_The records_:

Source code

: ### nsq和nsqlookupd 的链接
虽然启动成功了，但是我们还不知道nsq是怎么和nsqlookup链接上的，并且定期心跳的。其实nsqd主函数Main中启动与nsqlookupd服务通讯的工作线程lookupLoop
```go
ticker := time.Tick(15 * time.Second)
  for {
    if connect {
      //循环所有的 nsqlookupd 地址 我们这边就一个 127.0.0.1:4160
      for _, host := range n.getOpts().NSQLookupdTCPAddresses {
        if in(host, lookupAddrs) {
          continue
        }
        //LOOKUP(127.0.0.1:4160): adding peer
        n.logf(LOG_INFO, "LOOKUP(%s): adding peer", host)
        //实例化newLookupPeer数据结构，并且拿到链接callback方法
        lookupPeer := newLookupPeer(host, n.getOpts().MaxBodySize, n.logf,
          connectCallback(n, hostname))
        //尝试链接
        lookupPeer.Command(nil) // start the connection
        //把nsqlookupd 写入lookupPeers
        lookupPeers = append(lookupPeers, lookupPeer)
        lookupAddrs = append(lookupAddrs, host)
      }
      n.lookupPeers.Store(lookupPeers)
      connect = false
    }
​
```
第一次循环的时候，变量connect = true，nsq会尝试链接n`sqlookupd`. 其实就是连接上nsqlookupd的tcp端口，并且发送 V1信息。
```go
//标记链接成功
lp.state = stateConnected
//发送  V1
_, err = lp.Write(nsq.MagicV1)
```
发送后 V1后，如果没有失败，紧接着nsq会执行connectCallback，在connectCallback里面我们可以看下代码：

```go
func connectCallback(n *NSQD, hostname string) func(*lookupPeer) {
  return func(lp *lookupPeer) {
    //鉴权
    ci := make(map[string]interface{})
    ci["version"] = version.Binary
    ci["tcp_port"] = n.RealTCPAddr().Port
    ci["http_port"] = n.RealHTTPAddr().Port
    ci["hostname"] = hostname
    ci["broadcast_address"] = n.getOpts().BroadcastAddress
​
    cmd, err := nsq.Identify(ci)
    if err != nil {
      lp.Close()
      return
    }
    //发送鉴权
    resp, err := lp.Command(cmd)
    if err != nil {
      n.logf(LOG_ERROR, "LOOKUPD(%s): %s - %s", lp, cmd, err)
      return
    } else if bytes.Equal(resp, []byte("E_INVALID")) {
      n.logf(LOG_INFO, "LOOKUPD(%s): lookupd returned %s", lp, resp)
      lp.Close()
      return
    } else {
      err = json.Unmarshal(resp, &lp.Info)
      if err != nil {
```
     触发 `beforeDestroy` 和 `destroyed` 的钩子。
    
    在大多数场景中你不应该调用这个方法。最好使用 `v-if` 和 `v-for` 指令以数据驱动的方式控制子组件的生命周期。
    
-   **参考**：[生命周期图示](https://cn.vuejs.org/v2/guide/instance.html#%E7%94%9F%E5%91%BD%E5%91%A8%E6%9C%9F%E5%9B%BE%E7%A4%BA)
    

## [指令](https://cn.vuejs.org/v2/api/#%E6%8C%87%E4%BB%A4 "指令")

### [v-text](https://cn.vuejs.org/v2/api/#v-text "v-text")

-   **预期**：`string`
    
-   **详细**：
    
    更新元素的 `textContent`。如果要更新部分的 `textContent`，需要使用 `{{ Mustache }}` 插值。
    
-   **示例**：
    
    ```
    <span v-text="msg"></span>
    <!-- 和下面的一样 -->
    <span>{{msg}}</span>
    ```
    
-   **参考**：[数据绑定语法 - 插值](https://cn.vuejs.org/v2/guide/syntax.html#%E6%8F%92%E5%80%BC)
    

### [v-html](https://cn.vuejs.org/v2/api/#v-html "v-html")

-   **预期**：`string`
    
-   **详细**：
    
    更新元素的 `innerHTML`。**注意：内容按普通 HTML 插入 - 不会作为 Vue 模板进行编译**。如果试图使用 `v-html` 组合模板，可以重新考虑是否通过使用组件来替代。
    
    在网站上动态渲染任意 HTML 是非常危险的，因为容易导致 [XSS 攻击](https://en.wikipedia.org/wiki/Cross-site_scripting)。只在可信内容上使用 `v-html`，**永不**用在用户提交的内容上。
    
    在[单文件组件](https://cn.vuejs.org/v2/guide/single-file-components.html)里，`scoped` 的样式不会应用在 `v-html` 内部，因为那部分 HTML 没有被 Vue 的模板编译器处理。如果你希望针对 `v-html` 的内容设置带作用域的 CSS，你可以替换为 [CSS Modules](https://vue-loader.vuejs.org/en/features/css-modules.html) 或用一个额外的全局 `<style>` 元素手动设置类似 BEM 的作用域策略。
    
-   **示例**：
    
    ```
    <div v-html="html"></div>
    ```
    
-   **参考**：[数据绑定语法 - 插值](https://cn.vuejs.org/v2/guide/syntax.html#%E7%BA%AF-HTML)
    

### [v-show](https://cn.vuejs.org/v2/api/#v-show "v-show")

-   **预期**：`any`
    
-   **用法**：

_Brief_:
Using the exact wording, repeat all the entries.

_Solved problem_:
Source code

: ### nsq和nsqlookupd 的链接
虽然启动成功了，但是我们还不知道nsq是怎么和nsqlookup链接上的，并且定期心跳的。其实nsqd主函数Main中启动与nsqlookupd服务通讯的工作线程lookupLoop
```go
ticker := time.Tick(15 * time.Second)
  for {
    if connect {
      //循环所有的 nsqlookupd 地址 我们这边就一个 127.0.0.1:4160
      for _, host := range n.getOpts().NSQLookupdTCPAddresses {
        if in(host, lookupAddrs) {
          continue
        }
        //LOOKUP(127.0.0.1:4160): adding peer
        n.logf(LOG_INFO, "LOOKUP(%s): adding peer", host)
        //实例化newLookupPeer数据结构，并且拿到链接callback方法
        lookupPeer := newLookupPeer(host, n.getOpts().MaxBodySize, n.logf,
          connectCallback(n, hostname))
        //尝试链接
        lookupPeer.Command(nil) // start the connection
        //把nsqlookupd 写入lookupPeers
        lookupPeers = append(lookupPeers, lookupPeer)
        lookupAddrs = append(lookupAddrs, host)
      }
      n.lookupPeers.Store(lookupPeers)
      connect = false
    }
​
```
第一次循环的时候，变量connect = true，nsq会尝试链接n`sqlookupd`. 其实就是连接上nsqlookupd的tcp端口，并且发送 V1信息。
```go
//标记链接成功
lp.state = stateConnected
//发送  V1
_, err = lp.Write(nsq.MagicV1)
```
发送后 V1后，如果没有失败，紧接着nsq会执行connectCallback，在connectCallback里面我们可以看下代码：

```go
func connectCallback(n *NSQD, hostname string) func(*lookupPeer) {
  return func(lp *lookupPeer) {
    //鉴权
    ci := make(map[string]interface{})
    ci["version"] = version.Binary
    ci["tcp_port"] = n.RealTCPAddr().Port
    ci["http_port"] = n.RealHTTPAddr().Port
    ci["hostname"] = hostname
    ci["broadcast_address"] = n.getOpts().BroadcastAddress
​
    cmd, err := nsq.Identify(ci)
    if err != nil {
      lp.Close()
      return
    }
    //发送鉴权
    resp, err := lp.Command(cmd)
    if err != nil {
      n.logf(LOG_ERROR, "LOOKUPD(%s): %s - %s", lp, cmd, err)
      return
    } else if bytes.Equal(resp, []byte("E_INVALID")) {
      n.logf(LOG_INFO, "LOOKUPD(%s): lookupd returned %s", lp, resp)
      lp.Close()
      return
    } else {
      err = json.Unmarshal(resp, &lp.Info)
      if err != nil {
```
     触发 `beforeDestroy` 和 `destroyed` 的钩子。
    
    在大多数场景中你不应该调用这个方法。最好使用 `v-if` 和 `v-for` 指令以数据驱动的方式控制子组件的生命周期。
    
-   **参考**：[生命周期图示](https://cn.vuejs.org/v2/guide/instance.html#%E7%94%9F%E5%91%BD%E5%91%A8%E6%9C%9F%E5%9B%BE%E7%A4%BA)
    

## [指令](https://cn.vuejs.org/v2/api/#%E6%8C%87%E4%BB%A4 "指令")

### [v-text](https://cn.vuejs.org/v2/api/#v-text "v-text")

-   **预期**：`string`
    
-   **详细**：
    
    更新元素的 `textContent`。如果要更新部分的 `textContent`，需要使用 `{{ Mustache }}` 插值。
    
-   **示例**：
    
    ```
    <span v-text="msg"></span>
    <!-- 和下面的一样 -->
    <span>{{msg}}</span>
    ```
    
-   **参考**：[数据绑定语法 - 插值](https://cn.vuejs.org/v2/guide/syntax.html#%E6%8F%92%E5%80%BC)
    

### [v-html](https://cn.vuejs.org/v2/api/#v-html "v-html")

-   **预期**：`string`
    
-   **详细**：
    
    更新元素的 `innerHTML`。**注意：内容按普通 HTML 插入 - 不会作为 Vue 模板进行编译**。如果试图使用 `v-html` 组合模板，可以重新考虑是否通过使用组件来替代。
    
    在网站上动态渲染任意 HTML 是非常危险的，因为容易导致 [XSS 攻击](https://en.wikipedia.org/wiki/Cross-site_scripting)。只在可信内容上使用 `v-html`，**永不**用在用户提交的内容上。
    
    在[单文件组件](https://cn.vuejs.org/v2/guide/single-file-components.html)里，`scoped` 的样式不会应用在 `v-html` 内部，因为那部分 HTML 没有被 Vue 的模板编译器处理。如果你希望针对 `v-html` 的内容设置带作用域的 CSS，你可以替换为 [CSS Modules](https://vue-loader.vuejs.org/en/features/css-modules.html) 或用一个额外的全局 `<style>` 元素手动设置类似 BEM 的作用域策略。
    
-   **示例**：
    
    ```
    <div v-html="html"></div>
    ```
    
-   **参考**：[数据绑定语法 - 插值](https://cn.vuejs.org/v2/guide/syntax.html#%E7%BA%AF-HTML)
    

### [v-show](https://cn.vuejs.org/v2/api/#v-show "v-show")

-   **预期**：`any`
    
-   **用法**：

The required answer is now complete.